Подвергаться ли грабежу в качестве еврея или же в качестве такового нуждаться в защите — одинаково постыдно и тяжело для человеческих чувств еврея. Раз мы смотрим на юдофобию, как на наследственную, присущую всему человеческому роду боязнь привидений, а на ненависть к евреям — как на наследственное заблуждение человеческого духа, мы не можем не прийти к важному для нас выводу, что надо отказаться от мысли победить это ненавистничество точно так же, как другие наследственные болезненные предрасположения. Это обстоятельство потому так особенно важно, что оно убеждает нас отказаться, наконец, от полемики, отнимающей время и силы и оказывающейся лишь пустым словоизвержением. Ведь с суеверием бесплодно борются сами боги. Предубеждение и низменные инстинкты не мирятся даже с самой ясной аргументацией. Одно из двух: либо надо обладать таким могуществом, чтобы иметь возможность сдерживать эти темные силы, как всякую слепую силу природы, либо же просто уйти от них.

III

Итак, мы видим, что предубеждения против еврейской нации коренятся в духовной жизни народов. Однако надо принять во внимание и другие, не менее важные обстоятельства, препятствующие слиянию или уравнению евреев с другими нациями. Вообще, ни один народ не питает склонности к иноземцам, это явление имеет этническое основание и потому ни одному народу не может быть поставлено в упрек.

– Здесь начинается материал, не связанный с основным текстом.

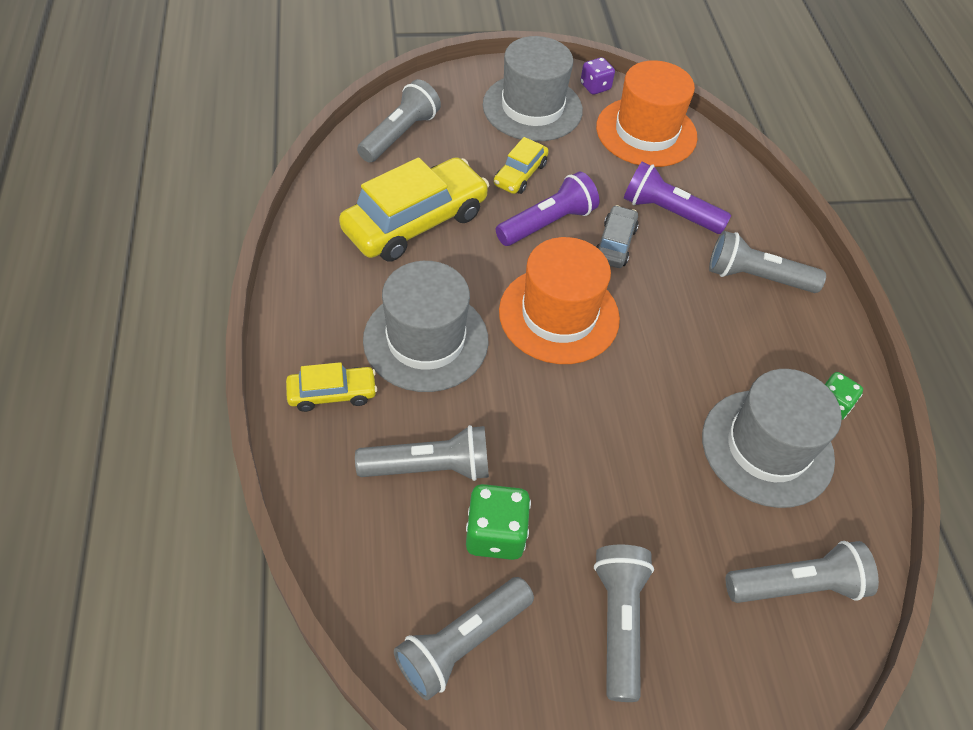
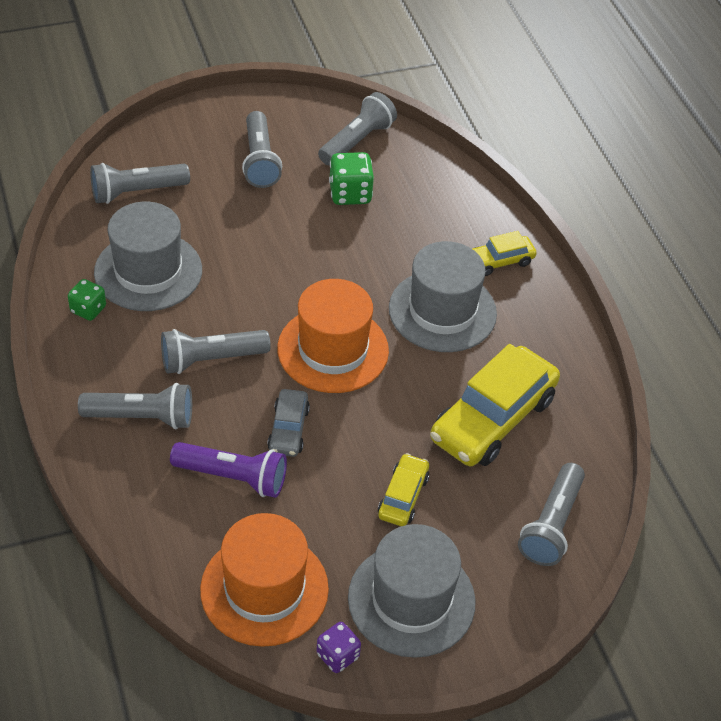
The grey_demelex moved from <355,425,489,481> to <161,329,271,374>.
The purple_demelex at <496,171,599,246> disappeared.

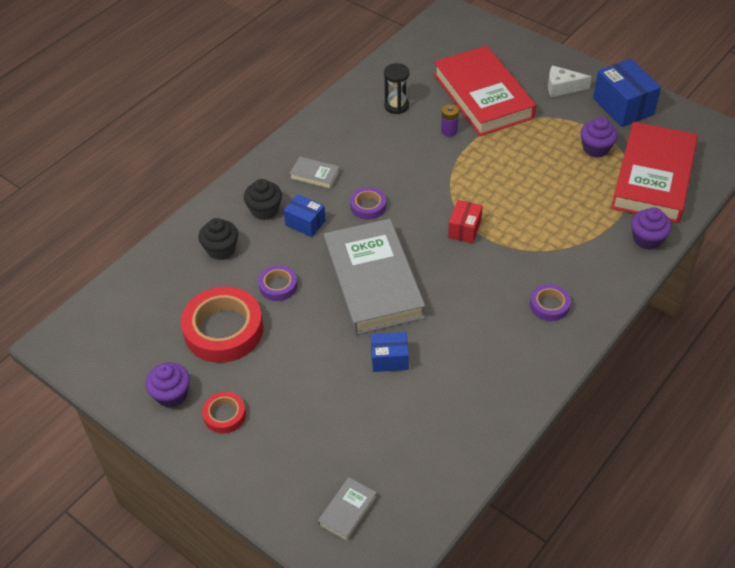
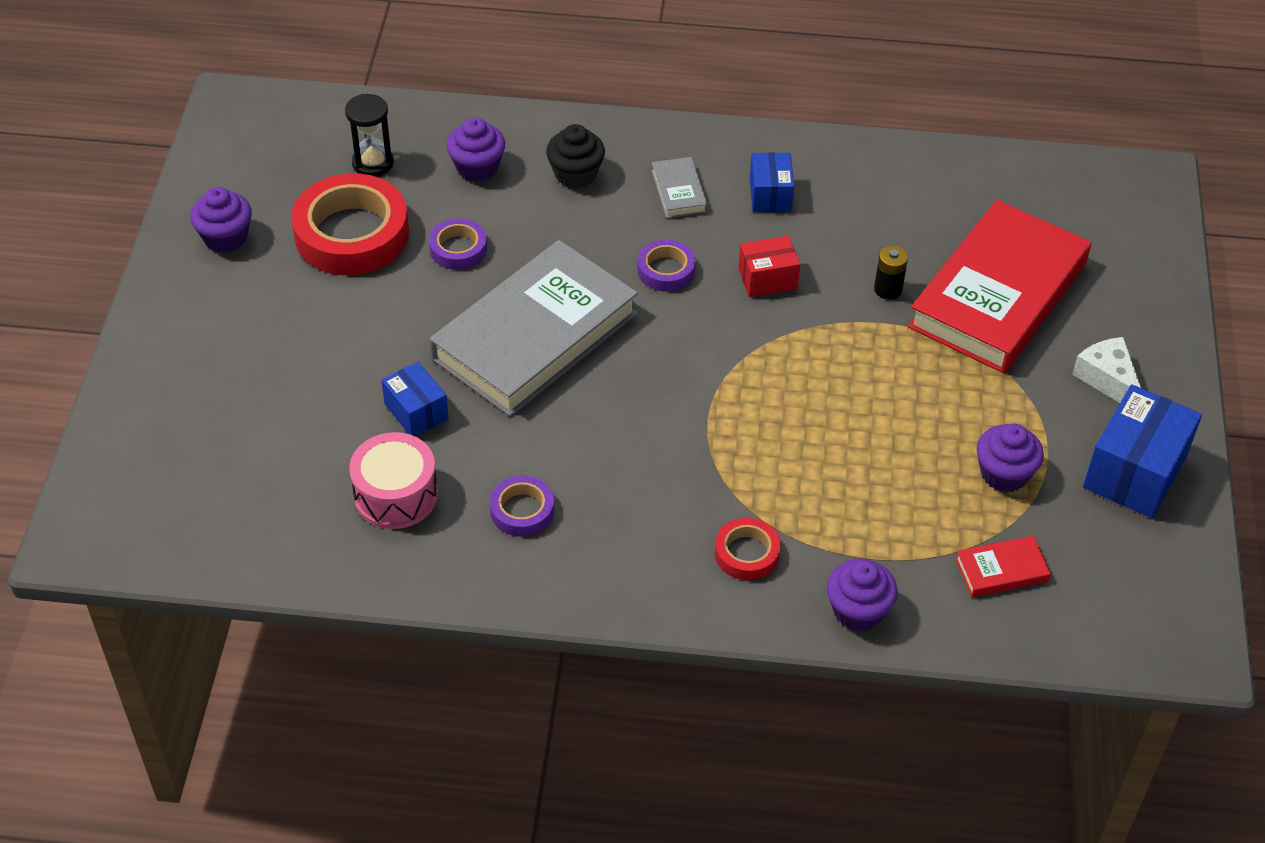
The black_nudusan moved from <384,63,409,114> to <345,94,394,177>.
The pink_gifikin at <349,432,438,529> appeared.
The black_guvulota at <199,218,238,260> became the purple_guvulota at <447,117,505,182>.
The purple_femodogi moved from <530,284,571,321> to <490,475,554,537>.
The red_femodogi moved from <202,392,246,434> to <715,518,781,580>.
The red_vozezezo moved from <448,200,483,243> to <738,236,800,297>.
The blue_vozezezo moved from <284,194,326,237> to <750,152,794,212>.
The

Но подлежит ли еврей этому всеобщему закону в одинаковой мере с другими нациями? Отнюдь нет! За недружелюбие, которое иностранец встретит в чужой стране, он может отплатить той же монетой на своей родине. Беспрепятственно, открыто преследует нееврей свои личные интересы за границей. И всякий находит вполне естественным, что он единолично или совместно с другими борется за эти интересы. Иностранцу нет необходимости быть или казаться патриотом чужой страны. Еврей же и на своей родине считается не только не коренным жителем, но и не иностранцем! Он совершенно чужой. В нем не видят ни друга, ни недруга, а лишь незнакомца, о котором известно лишь одно, что у него нет родины. Иностранец вправе требовать гостеприимства, за которое он в состоянии заплатить той же монетой. Еврей не имеет возможности так расплатиться; поэтому он и не может иметь никакого притязания на гостеприимство. Он не гость и еще менее — желательный гость. Он скорее похож на нищего, а какой же нищий является желанным? Он, скорее, существо, нуждающееся в защите. А есть ли такой нуждающийся в защите, которому нельзя было бы в ней отказать? Евреи — пришельцы, которые не могут иметь своих представителей, потому что не имеют отечества. И именно потому, что у них нет отечества, что их родина не имеет границ, за которыми они могли бы окопаться, их бедствия так же безграничны. Для евреев, как именно для чужих, законы не писаны. Зато существуют повсюду законы о евреях. И если общий закон распространяется и на евреев, то это устанавливается специальным законом. Подобно неграм, подобно женщинам, в отличие от всех свободных народов, евреи должны быть эмансипированы! И тем хуже для них, если они в противоположность неграм принадлежат к благородной расе, в противоположность женщинам выдвигают из своей среды не только выдающихся женщин, но и мужей, даже великих мужей.